YOUR INSTRUCTIONS: Copy out every line in the items that contains the word "Super".

BEGIN INFORMATION SHOWN

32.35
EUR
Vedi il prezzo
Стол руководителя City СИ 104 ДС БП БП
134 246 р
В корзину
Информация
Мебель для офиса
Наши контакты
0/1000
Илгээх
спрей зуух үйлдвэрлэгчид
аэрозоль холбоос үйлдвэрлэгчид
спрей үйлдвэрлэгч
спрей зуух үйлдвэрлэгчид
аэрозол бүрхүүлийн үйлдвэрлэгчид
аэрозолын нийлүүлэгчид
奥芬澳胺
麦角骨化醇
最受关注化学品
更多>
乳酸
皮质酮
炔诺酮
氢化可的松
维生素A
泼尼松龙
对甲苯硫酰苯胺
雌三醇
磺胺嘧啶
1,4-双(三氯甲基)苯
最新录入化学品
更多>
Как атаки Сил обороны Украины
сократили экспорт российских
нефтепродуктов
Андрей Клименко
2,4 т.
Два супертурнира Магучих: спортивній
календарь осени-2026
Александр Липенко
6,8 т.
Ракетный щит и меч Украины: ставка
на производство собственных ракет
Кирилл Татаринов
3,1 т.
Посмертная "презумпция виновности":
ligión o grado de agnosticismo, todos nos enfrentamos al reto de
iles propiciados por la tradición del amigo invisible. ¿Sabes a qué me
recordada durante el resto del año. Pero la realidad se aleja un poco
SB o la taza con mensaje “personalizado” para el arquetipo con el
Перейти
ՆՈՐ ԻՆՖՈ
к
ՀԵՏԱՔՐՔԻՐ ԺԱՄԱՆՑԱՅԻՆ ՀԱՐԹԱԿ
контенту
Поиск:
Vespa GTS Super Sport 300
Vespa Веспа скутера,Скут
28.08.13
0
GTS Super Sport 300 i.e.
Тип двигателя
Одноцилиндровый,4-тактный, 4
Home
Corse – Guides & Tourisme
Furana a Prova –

END INFORMATION SHOWN

OUTPUT FOR THIS EXERCISE:
Vespa GTS Super Sport 300
GTS Super Sport 300 i.e.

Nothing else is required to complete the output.